Voting suit challenges Mississippi law on citizenship proof
JACKSON, Miss. — A new federal lawsuit challenges a Jim Crow-era law in Mississippi that requires naturalized U.S. citizens to show proof of citizenship when they register to vote.
The lawsuit was filed Monday by the Mississippi Immigrants Rights Alliance.
A Mississippi law enacted in 1924 requires naturalized citizens to show a certificate of naturalization or another similar document that proves citizenship when they register to vote. Mississippi residents born in the U.S. must only check a box on a voter-registration form to say they are citizens.
The lawsuit says the system is unconstitutional because it treats one group of citizens differently from others.
The Lawyers’ Committee for Civil Rights Under Law and the Mississippi Center for Justice are among the groups representing the plaintiffs.
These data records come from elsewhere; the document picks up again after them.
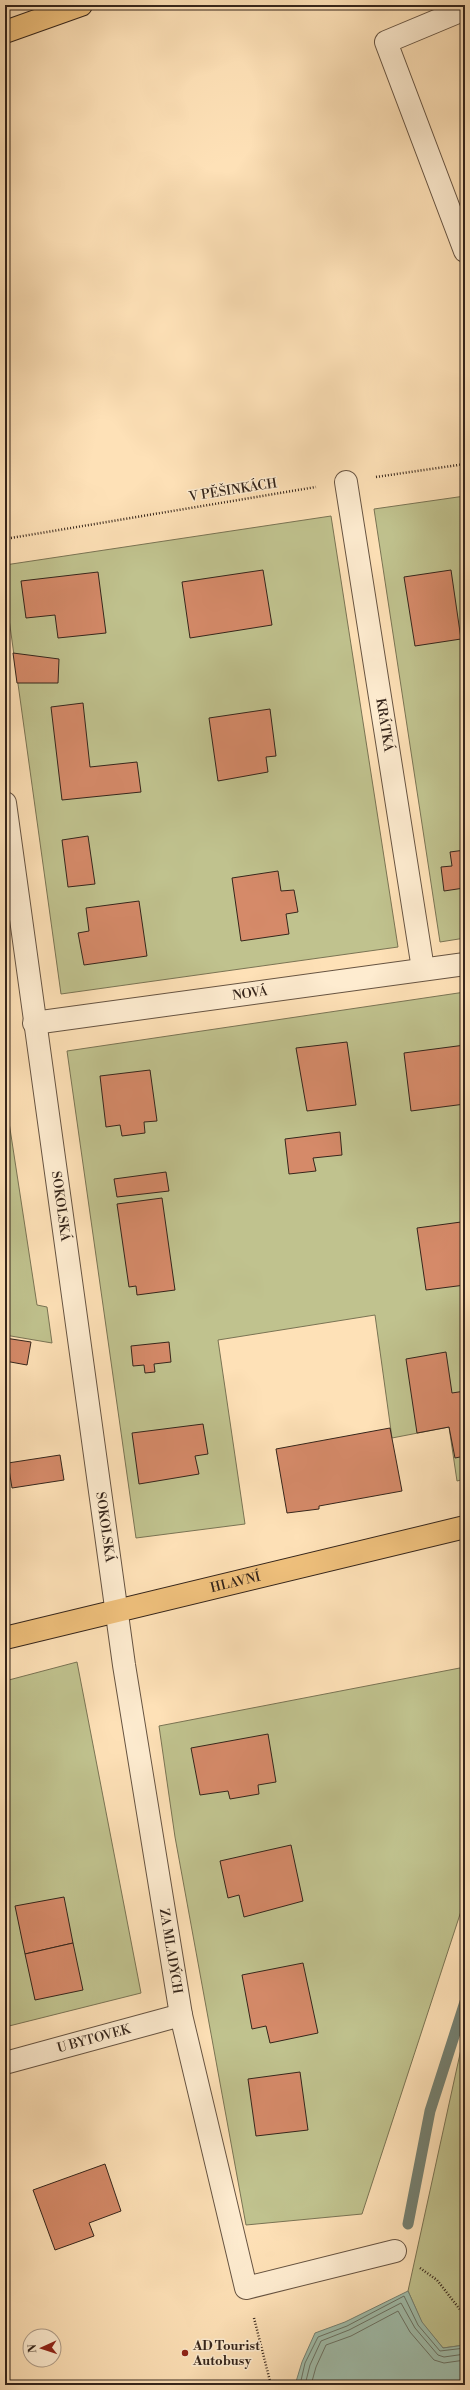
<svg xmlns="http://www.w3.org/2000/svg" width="470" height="2390" font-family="'Libre Bodoni',serif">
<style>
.green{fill:#c0c28e;stroke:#7a7454}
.water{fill:#a0beac;stroke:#758172}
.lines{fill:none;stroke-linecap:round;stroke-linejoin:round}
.shore{stroke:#6a7264;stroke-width:1}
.stream{stroke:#758172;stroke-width:11}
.building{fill:#d58a69;stroke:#35251b}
.minor-casing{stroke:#675442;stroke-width:24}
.major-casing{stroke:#35251b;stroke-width:24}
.highway-casing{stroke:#35251b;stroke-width:24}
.path{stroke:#35251b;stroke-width:2.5;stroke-dasharray:1 2;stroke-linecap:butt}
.minor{stroke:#feecd0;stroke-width:22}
.major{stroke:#efc07c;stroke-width:22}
.highway{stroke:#efc07c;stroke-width:22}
.poi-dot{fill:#8f2418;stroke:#feecd0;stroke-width:1.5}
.labels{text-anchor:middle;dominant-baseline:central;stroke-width:3;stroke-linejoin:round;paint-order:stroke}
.street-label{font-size:13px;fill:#35251b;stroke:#feecd0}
.poi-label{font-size:13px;font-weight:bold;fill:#35251b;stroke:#feecd0;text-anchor:start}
</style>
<rect width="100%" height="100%" fill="#fee1b7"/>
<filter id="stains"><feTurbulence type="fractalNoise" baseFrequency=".005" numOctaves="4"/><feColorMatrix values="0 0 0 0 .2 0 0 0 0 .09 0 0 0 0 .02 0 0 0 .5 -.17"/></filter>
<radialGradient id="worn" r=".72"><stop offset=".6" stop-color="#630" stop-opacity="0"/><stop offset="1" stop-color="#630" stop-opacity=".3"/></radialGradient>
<!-- green -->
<g class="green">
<polygon points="465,496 465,938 440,942 374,509"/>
<polygon points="331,516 398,947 61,994 5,590 5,565"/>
<polygon points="465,992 465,1479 457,1481 449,1427 392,1438 375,1315 218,1340 245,1524 136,1538 67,1051"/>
<polygon points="5,1096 37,1305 47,1307 52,1343 5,1335"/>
<polygon points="77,1662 141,1993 5,2027 5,1681"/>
<polygon points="465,1667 465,1899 362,2214 246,2225 175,1837 159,1726"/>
<polygon points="465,2031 465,2345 443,2348 422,2323 408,2291"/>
</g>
<!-- water -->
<polygon class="water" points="408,2291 422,2322 443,2348 465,2345 465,2385 295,2385 302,2362 315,2333 345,2322"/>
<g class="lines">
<!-- shore -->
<g class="shore">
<polyline points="300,2385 305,2363 318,2337 347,2326 404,2296 418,2325 440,2351 465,2348"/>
<polyline points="305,2385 310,2365 321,2341 349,2330 401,2303 415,2328 438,2355 444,2357 465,2354"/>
<polyline points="311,2385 316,2367 326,2345 351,2336 398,2311 410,2332 434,2360 444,2363 465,2360"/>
</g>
<!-- stream -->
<polyline class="stream" points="408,2224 430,2111 465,2002"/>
</g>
<!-- building -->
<g class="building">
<polygon points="465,24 465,37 461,25"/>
<polygon points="263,570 272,625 190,638 182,582"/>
<polygon points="451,570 461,639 415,646 404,577"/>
<polygon points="98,572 106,633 58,638 55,615 26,618 21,581"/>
<polygon points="13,653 59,659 58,683 17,683"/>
<polygon points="83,703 90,767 137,762 141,792 62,800 51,707"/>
<polygon points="270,709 276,756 266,757 268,772 218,781 209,718"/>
<polygon points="88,836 95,884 68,887 62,840"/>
<polygon points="465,850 465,895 464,888 444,891 441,867 452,866 450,852"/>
<polygon points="278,871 281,891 294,890 298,912 286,914 289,934 241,941 232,878"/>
<polygon points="139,901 147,956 84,965 78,933 89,931 86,908"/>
<polygon points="347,1042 356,1105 307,1111 296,1048"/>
<polygon points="465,1045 465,1104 411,1111 404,1053"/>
<polygon points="150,1070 157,1121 144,1122 145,1133 122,1136 120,1125 106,1127 100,1076"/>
<polygon points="340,1132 342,1155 313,1158 316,1171 289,1174 285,1139"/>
<polygon points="166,1172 169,1191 117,1197 114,1179"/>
<polygon points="162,1198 175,1290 137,1295 136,1286 129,1287 117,1204"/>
<polygon points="461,1222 465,1253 465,1285 426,1290 417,1228"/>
<polygon points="5,1338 31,1342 27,1365 5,1361"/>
<polygon points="169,1342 171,1362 154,1364 155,1372 145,1373 144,1365 133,1366 131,1346"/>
<polygon points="446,1352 452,1393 465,1391 465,1456 455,1458 449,1427 417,1433 406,1359"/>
<polygon points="203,1424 208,1454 195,1456 199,1474 139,1484 132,1433"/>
<polygon points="390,1428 402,1491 319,1506 319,1509 287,1513 276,1449"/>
<polygon points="60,1455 64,1480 12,1488 8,1463"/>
<polygon points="268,1734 276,1782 258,1785 259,1794 230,1799 228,1791 200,1795 191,1748"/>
<polygon points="291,1845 303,1901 244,1917 239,1895 228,1898 220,1861"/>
<polygon points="64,1897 73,1943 25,1954 15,1906"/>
<polygon points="73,1943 83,1990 35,2000 25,1954"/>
<polygon points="303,1963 318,2033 270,2043 266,2026 252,2029 242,1975"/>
<polygon points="300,2072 308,2130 256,2136 248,2079"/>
<polygon points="105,2164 121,2211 89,2223 94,2236 55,2250 33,2190"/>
</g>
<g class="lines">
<!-- minor casing -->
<g class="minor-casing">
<g id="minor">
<polyline points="465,9 386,42 465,251"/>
<path id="s1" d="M346 482 423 969"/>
<path id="s2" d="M5 803 124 1665 181 2015 246 2288 395 2251"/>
<path id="s3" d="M34 1023 465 964"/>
<path id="s4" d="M5 2063 181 2015"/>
</g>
</g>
<!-- major casing -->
<g class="major-casing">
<g id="major">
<path id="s5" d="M5 1638 465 1527"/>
</g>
</g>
<!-- highway casing -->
<g class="highway-casing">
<polyline id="highway" points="5,32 81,5"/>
</g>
<!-- path -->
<g class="path">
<polyline points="376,477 465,464"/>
<polyline points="5,539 316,487"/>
<polyline points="420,2268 437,2280 465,2316"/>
<polyline points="254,2318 271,2385"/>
</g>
<!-- minor -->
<use href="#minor" class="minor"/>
<!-- major -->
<use href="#major" class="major"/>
<!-- highway -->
<use href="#highway" class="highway"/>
</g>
<!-- markers -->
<circle class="poi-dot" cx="185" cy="2353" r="4"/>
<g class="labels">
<!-- street labels -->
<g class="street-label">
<text transform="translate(233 490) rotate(-9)">V PĚŠINKÁCH</text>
<text stroke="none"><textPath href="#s1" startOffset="246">KRÁTKÁ</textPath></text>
<text stroke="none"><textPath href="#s3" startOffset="218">NOVÁ</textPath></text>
<text stroke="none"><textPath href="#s2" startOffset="407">SOKOLSKÁ</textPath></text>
<text stroke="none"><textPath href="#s2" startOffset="731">SOKOLSKÁ</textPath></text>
<text stroke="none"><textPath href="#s5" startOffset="237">HLAVNÍ</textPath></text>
<text stroke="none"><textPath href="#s2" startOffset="1160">ZA MLADÝCH</textPath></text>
<text stroke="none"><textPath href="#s4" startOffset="92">U BYTOVEK</textPath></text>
</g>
<!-- poi labels -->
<g class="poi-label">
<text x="193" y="2346">AD Tourist<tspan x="193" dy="15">Autobusy</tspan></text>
</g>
</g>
<!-- margin -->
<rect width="470" height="2390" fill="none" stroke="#fee1b7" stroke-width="20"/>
<rect x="6" y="6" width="458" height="2378" fill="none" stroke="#35251b" stroke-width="2"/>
<rect x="10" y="10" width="450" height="2370" fill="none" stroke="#35251b"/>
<!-- north arrow -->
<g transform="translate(42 2348) rotate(267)"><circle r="19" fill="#feecd0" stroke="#ae9c88"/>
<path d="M0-3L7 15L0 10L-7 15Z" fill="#8f2418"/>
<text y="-6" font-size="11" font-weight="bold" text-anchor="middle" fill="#35251b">N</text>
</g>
<rect width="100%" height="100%" filter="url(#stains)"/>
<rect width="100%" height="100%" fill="url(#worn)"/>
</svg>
The Lawyers’ Committee said in a news release that Mississippi is the only state that requires naturalized citizens to prove citizenship before registering to vote.
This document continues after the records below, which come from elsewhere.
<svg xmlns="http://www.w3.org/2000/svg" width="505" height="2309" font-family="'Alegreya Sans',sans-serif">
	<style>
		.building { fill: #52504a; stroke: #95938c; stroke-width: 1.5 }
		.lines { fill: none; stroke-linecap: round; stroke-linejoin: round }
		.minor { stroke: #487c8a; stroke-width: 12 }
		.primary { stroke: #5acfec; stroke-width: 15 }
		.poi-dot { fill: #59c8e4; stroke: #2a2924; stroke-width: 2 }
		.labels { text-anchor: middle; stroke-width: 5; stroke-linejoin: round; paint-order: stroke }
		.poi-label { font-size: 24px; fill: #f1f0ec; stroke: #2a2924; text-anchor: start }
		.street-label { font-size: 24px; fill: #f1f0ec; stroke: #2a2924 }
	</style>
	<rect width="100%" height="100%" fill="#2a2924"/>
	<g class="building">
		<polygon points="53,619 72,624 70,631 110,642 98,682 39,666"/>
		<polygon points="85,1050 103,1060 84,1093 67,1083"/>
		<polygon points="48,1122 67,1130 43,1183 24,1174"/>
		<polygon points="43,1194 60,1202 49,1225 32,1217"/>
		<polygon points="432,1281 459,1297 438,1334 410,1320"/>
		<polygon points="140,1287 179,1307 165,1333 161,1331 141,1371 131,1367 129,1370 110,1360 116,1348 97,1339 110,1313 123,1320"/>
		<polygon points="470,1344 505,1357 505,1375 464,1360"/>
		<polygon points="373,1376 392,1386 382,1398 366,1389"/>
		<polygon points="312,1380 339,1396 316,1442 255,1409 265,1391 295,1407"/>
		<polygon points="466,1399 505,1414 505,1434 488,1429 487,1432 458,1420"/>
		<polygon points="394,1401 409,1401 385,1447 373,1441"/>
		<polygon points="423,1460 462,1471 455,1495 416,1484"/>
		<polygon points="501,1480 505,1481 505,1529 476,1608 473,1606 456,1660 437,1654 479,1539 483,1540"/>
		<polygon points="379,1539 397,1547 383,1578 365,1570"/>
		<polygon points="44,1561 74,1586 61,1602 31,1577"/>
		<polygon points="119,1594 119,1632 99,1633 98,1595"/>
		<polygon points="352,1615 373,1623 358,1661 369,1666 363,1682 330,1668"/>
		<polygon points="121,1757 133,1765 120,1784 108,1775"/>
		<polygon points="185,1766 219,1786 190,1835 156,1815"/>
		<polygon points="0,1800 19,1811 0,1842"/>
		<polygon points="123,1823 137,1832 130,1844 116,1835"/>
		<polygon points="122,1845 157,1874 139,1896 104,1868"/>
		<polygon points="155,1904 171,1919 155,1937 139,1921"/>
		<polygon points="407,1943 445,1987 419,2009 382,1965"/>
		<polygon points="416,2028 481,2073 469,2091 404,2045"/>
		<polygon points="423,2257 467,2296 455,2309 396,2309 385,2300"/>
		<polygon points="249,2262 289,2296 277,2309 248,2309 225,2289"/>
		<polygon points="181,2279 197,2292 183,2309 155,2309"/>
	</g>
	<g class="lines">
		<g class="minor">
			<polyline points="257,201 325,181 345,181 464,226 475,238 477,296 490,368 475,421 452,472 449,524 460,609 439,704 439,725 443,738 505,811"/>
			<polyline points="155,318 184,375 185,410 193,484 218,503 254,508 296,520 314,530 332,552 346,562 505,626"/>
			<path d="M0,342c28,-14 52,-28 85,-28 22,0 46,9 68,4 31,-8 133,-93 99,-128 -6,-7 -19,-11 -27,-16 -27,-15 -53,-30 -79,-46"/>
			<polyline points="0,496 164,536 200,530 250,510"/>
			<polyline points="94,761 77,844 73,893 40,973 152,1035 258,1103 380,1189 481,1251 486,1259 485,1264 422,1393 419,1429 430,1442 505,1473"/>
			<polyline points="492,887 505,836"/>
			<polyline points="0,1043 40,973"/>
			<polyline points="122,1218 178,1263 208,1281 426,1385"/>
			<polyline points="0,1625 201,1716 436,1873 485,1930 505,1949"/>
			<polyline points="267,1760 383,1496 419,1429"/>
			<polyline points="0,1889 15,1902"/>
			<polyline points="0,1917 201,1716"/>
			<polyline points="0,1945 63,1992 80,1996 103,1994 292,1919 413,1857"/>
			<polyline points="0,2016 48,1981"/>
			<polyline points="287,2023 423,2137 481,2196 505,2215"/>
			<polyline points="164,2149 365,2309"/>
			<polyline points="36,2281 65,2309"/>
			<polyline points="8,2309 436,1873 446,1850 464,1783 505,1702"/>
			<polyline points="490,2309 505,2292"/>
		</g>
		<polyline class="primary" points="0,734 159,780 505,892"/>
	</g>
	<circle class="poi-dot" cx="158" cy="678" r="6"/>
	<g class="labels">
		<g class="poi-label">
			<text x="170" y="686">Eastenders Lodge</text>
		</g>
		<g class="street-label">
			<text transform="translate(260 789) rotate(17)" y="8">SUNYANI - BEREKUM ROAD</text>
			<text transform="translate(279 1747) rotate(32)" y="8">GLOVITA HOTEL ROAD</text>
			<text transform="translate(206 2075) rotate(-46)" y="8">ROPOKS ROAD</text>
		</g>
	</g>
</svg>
“The Fourteenth Amendment’s Equal Protection Clause itself draws no distinction between citizens born or naturalized in the United States. In the eyes of the Constitution, they are one and the same,” the lawsuit says. “Naturalized citizens are American citizens in every sense of the term, and they must be treated as such.”
The lawsuit is filed against Secretary of State Delbert Hosemann, who is the state’s chief elections officer. Hosemann declined to comment on the lawsuit Monday, spokeswoman Anna Moak said.
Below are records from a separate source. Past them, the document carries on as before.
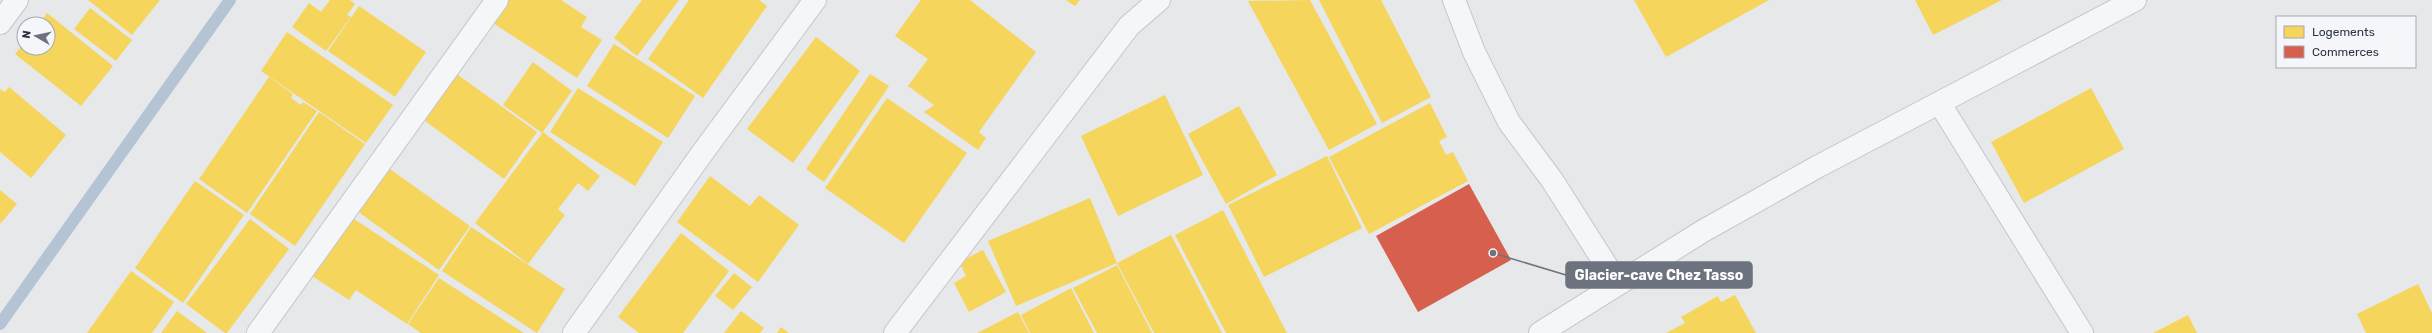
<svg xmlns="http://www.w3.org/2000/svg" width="2432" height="333" font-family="Rubik,sans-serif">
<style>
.homes{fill:#f6d55c}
.shops{fill:#d6604d}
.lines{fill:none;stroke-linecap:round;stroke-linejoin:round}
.stream{stroke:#b4c4d5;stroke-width:12}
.minor-casing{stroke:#c4c6c8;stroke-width:24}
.minor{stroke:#f5f6f7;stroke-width:22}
.leader{fill:none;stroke:#6c737f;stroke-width:1.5}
.callout-dot{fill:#6c737f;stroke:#f4f6f9;stroke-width:1.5}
.callout{fill:#6c737f;stroke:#6c737f;stroke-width:1.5}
.callout-label{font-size:14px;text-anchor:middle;font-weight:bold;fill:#fff}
</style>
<rect width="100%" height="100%" fill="#e6e8ea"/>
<g class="homes">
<polygon points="88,0 160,0 132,35"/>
<polygon points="330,0 350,0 355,4 347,15 351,17 326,51 292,27 309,3 321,12"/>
<polygon points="507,0 561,0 587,17 581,27 602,40 577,78 493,23"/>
<polygon points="642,0 679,0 637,56 614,38"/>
<polygon points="689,0 759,0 767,6 703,98 648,59"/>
<polygon points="921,0 970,0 1036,52 979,132 986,138 978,150 924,112 934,105 908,86 928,59 895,36"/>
<polygon points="1066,0 1080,0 1075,6"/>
<polygon points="1310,0 1377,124 1329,150 1248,1"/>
<polygon points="1319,0 1381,0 1431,97 1382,123"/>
<polygon points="1634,0 1769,0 1666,57"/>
<polygon points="1915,0 2002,0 1933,35"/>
<polygon points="359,6 426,52 395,97 328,51"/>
<polygon points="90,8 132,40 116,61 74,29"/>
<polygon points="47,13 113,66 81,106 15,54 24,43 24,48 48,48 48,24 39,24"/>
<polygon points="287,32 393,105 366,143 261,71"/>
<polygon points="816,37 860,71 793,163 747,129"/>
<polygon points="614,44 695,96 668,138 587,86"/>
<polygon points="533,62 572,91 542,133 503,105"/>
<polygon points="454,72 537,132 504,179 421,118"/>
<polygon points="870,74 889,86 824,182 806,169"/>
<polygon points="269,77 293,94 291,98 301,105 303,102 317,111 247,213 199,179"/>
<polygon points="9,87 66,135 31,178 0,152 0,89 5,92"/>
<polygon points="578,88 663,142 635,186 550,132"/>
<polygon points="2091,88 2124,149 2024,203 1991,142"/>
<polygon points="1165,95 1203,175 1118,216 1081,136"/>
<polygon points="887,98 967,153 904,243 825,188"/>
<polygon points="1430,103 1447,137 1439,141 1446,155 1453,152 1468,181 1369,234 1329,157"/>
<polygon points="1239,106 1277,175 1226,204 1188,134"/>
<polygon points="319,112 365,144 295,246 250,214"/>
<polygon points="543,132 600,176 588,191 578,183 558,209 565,215 528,264 475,223"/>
<polygon points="1327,156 1362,228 1264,277 1228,205"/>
<polygon points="387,167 470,226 439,270 357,211"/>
<polygon points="710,176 750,206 759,195 799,225 758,282 677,222"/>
<polygon points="195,181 244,215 183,303 135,268"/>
<polygon points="0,190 17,204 0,224"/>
<polygon points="1090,198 1117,263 1016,306 988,241"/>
<polygon points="1223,210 1287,333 1226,333 1175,235"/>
<polygon points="351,217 439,275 407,324 356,290 349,300 312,276"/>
<polygon points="250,219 289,249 227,333 225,333 186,304"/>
<polygon points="471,227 565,289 537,333 442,271"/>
<polygon points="681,233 729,271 683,333 639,333 618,317"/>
<polygon points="1171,235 1222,333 1154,333 1117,263"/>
<polygon points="983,250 1006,292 969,312 954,283 966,276 959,262"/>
<polygon points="1117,265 1152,333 1097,333 1073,288"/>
<polygon points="131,271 174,302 152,333 87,333"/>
<polygon points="734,273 752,287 733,310 715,296"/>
<polygon points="439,278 524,333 421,333 408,324"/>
<polygon points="2418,284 2432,313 2432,333 2366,333 2357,314"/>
<polygon points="1071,288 1094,333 1030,333 1021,315"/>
<polygon points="1735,295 1756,333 1666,333 1685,323 1681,317 1718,296 1721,302"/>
<polygon points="177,311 207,333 161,333"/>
<polygon points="741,311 764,328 760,333 724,333"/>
<polygon points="1018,312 1029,333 977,333"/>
<polygon points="2188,315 2197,333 2153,333"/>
<polygon points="781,327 789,333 777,333"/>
</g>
<polygon class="shops" points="1469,184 1511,260 1418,312 1376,236"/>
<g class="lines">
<polyline class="stream" points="0,324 230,0"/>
<defs>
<g id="minor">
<polyline points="1454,0 1474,52 1509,122 1552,180 1618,284"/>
<polyline points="0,23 17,0"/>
<polyline points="1940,104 2082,333"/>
<polyline points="258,333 497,0"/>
<polyline points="574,333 703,152 815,0"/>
<polyline points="895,333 1129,26 1159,0"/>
<polyline points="1540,333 1703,231 1817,167 2135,0"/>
</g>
</defs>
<use href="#minor" class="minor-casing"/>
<use href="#minor" class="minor"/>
</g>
<path class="leader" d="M1493 253L1566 275"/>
<circle class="callout-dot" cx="1493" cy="253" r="4"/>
<rect class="callout" x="1566" y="262" width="186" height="26" rx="4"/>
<g class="callout-label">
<text x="1659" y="280">Glacier-cave Chez Tasso</text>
</g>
<rect x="2276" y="16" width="140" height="52" fill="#f4f6f9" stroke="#a4a8b1"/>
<rect x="2284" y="26" width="20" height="12" fill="#f6d55c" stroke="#a4a8b1"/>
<text x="2312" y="36" font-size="12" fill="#2b3445">Logements</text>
<rect x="2284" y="46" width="20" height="12" fill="#d6604d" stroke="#a4a8b1"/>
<text x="2312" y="56" font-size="12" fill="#2b3445">Commerces</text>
<g transform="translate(36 36) rotate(279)"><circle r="19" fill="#f4f6f9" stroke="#a4a8b1"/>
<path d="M0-3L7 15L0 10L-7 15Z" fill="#6c737f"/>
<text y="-6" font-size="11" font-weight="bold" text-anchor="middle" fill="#2b3445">N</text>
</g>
</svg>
The suit says the Mississippi law “discriminates against naturalized citizens who might not have ready access to their naturalization certificates,” particularly those whose certificates have been lost or stolen and who cannot afford a $555 filing fee for replacement copies.
This is the second Jim Crow-era Mississippi election requirement to be challenged in federal court in recent months. African American plaintiffs sued the state in May over a part of Mississippi’s 1890 constitution that requires a candidate for governor or other statewide office to win a majority of the popular vote and to be the top vote-getter in a majority of the 122 state House districts. If no candidate clears both hurdles, the race is decided in the state House — a provision inserted to maintain white control over the state’s top offices.
U.S. District Judge Daniel P. Jordan III ruled days before the Nov. 5 election for governor and other offices that he would not immediately block the multi-part election process, but he wrote that he has “grave concern that at least the Electoral-Vote rule is unconstitutional.”